BRADY BILL CLIMBS
FCJ forks out over $14m in continuing attempt to recoup $100m from ex-lawyer
The Factories Corporation of Jamaica (FCJ) has so far racked up more than $14 million in legal and associated costs in its fight to recover a $100-million judgment debt plus interest from disbarred attorney-at-law Harold Brady, who handled a land...
The Factories Corporation of Jamaica (FCJ) has so far racked up more than $14 million in legal and associated costs in its fight to recover a $100-million judgment debt plus interest from disbarred attorney-at-law Harold Brady, who handled a land transaction for the agency but pocketed the money.
“To date, it has paid between Myers, Fletcher & Gordon and Guardsman for legal fees and process serving fees, private investigators report to try and find Mr Brady … $14,336,431.54,” the agency’s lawyer, Amanda Montague, disclosed on Friday in the Supreme Court.
The agency is seeking to have a committal hearing to have Brady committed to prison for his refusal to honour the debt.
Montague also pointed out that the judgment debt, as of October 2, stands at approximately $134.5 million.
The debt stems from the botched $140-million sale of an FCJ-owned property on Marcus Garvey Drive in Kingston to late former JLP Cabinet minister Neville Gallimore, between 2007 and 2014. Brady, who did legal work for the FCJ during the period, handled the sale.
According to the FCJ, Brady collected the full purchase price for the property, but only accounted for $70 million despite “numerous requests” to hand over the remaining funds.
Further, the FCJ complained that Brady’s failure to hand over the file relating to the transaction “with due expedition” and to register the sale agreement within 30 days caused the company to incur interest and penalties that pushed the debt to $111 million.
After a hearing, the General Legal Council in February 2017 found Brady guilty of professional misconduct. Weeks later, it ordered that his name be struck from the list of attorneys authorised to practise in Jamaica and that he should pay the FCJ $111 million with interest.
Brady was also given the option of paying $1 million per month, starting January 4, 2019, but to date, he has not paid a cent. The orders also included a notice for Brady to be sent to prison if he did not comply.

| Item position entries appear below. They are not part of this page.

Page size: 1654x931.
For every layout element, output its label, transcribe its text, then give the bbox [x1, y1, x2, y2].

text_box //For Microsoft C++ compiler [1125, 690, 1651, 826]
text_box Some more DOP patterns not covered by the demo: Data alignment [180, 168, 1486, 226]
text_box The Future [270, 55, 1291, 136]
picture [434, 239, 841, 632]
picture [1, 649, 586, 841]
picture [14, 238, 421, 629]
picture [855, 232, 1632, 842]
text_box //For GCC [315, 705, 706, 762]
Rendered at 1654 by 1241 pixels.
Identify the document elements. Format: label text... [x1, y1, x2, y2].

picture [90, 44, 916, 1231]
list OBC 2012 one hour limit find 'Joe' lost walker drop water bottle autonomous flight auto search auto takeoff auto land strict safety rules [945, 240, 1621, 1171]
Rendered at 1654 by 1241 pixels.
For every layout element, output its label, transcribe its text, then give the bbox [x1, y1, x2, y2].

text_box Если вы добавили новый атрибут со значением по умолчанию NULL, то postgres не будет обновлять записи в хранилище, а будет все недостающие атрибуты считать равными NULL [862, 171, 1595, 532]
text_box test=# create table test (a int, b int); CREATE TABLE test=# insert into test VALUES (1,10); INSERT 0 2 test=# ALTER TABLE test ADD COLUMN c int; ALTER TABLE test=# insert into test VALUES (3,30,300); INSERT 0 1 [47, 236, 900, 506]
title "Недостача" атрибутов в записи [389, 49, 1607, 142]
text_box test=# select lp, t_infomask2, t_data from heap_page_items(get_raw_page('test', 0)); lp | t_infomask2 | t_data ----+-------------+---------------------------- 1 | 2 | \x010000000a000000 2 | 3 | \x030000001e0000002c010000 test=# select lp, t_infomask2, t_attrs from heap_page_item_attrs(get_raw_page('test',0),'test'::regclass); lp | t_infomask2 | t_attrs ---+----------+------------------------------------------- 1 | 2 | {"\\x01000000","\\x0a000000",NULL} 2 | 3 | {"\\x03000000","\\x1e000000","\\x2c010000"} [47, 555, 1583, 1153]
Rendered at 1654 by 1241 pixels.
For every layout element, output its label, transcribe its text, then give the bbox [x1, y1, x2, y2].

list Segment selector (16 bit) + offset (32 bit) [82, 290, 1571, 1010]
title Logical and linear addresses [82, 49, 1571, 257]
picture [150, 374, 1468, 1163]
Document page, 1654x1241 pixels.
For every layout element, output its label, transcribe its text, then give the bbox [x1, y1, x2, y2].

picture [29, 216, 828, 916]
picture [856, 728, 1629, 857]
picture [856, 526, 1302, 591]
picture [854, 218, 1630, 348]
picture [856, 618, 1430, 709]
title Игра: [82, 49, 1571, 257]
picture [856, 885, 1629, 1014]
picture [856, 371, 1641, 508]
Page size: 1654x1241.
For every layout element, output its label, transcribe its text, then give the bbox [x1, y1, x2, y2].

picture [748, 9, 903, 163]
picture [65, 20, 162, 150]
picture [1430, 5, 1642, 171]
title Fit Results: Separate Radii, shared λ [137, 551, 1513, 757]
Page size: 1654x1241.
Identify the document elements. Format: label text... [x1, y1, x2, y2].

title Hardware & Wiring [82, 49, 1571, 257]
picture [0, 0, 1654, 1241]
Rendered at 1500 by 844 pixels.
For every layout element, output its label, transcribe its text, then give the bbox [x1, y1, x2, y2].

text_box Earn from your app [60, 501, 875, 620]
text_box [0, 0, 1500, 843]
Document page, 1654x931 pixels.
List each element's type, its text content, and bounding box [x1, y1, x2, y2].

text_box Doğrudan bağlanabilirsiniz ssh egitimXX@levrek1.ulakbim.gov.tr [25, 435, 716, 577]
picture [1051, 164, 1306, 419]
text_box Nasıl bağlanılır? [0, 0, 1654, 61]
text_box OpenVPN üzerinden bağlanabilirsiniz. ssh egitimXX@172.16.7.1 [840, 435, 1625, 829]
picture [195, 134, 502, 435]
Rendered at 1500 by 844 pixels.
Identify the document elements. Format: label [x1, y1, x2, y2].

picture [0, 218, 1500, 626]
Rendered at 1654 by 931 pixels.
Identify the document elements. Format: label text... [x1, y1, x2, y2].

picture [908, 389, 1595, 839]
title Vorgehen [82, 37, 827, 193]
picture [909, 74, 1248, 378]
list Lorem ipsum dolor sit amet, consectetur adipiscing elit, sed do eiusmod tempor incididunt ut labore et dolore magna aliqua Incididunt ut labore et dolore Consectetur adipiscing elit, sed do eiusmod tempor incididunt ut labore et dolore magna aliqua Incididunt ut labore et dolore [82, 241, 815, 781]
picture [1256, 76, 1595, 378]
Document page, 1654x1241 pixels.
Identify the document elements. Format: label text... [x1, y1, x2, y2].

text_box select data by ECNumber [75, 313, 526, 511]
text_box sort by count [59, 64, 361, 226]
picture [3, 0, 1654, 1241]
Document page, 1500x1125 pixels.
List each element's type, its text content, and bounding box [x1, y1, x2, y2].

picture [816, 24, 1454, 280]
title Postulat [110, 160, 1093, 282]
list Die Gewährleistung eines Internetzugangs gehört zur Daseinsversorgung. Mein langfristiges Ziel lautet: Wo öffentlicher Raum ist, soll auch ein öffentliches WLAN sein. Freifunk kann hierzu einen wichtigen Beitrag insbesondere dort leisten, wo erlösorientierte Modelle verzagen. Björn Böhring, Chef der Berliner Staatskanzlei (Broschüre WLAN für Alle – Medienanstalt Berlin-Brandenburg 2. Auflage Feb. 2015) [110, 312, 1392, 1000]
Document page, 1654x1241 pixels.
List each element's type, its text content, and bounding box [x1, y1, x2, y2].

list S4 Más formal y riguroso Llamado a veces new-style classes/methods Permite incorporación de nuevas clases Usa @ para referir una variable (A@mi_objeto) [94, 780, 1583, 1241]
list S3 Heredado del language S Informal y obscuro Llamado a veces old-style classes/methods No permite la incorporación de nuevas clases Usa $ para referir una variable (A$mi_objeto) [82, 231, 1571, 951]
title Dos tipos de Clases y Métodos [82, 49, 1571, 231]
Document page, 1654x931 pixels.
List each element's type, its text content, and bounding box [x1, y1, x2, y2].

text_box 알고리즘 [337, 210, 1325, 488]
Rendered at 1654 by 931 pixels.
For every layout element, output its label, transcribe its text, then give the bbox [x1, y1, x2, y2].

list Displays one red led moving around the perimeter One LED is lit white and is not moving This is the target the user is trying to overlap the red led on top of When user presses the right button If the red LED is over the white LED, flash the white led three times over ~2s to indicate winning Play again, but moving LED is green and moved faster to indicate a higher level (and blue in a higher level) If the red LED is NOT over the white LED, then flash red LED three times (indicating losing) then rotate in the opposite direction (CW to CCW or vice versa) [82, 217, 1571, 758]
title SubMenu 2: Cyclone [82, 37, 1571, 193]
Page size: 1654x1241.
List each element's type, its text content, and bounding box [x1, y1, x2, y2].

Consequently, the FCJ had initiated a committal application to have Brady committed to prison for breaching the December 2018 order, but while the application was being heard, Brady recently filed a proposal under the Insolvency Act, which automatically paused the application.
A person who is unable to satisfy their debt can file a proposal under the act, indicating how he or she intends to repay the debt. The person is essentially given time to reorganise his or her affairs.
However, Montague, in her application, has argued that the proposal submitted by Brady is not valid as he has not proposed a scheme of arrangement or extension of time or composition to satisfy the creditors.
According to her, the proposal and the invoking of the Insolvency Act is simply a means of frustrating the committal proceedings and is not a genuine attempt by him to gain relief.
She also noted that although Brady has acknowledged the judgment debt in his proposal, he is still relying on the set-off defence, in which he is maintaining that the FCJ owed him money for work that was done and that, essentially, he would still be owed about $5 million.
However, Montague said the Court of Appeal had already considered and rejected that defence, saying that it was incapable of belief.
Among the FCJ’s arguments for lifting the stay is also that the agency would be materially prejudiced by the continuing of the automatic stay. Other factors such as the growing legal and associated expenses, the outstanding judgment debt, as well as the delay in the committal hearing, which started in 2017, were also highlighted as material prejudice.
Montague further submitted that regardless of the outcome of the insolvency application, Brady would not be discharged from the judgment debt as the claim involves an offence that concerns dishonesty.
Although the insolvency application may buy Brady additional time, the outcome is inevitable, she said.
“Mr Brady, at some point, will have to answer to the debt,” the attorney said, while adding that Brady does not stand to suffer any prejudice from the lifting of the stay.
Montague also argued that it was inequitable to have the stay in place and relied on a local case in which Chief Justice Bryan Sykes had lifted the automatic stay after he concluded that the debtor was not acting in good faith and was not acting in a manner that was consistent with the act.
In his response, Brady’s attorney, Douglas Leys, KC, submitted that the provision of the act provides the automatic stay and that the court can only lift the stay in exceptional circumstances.
Leys will continue his argument before Justice Carolyn Tie-Powell when the hearing continues on January 16, 2024.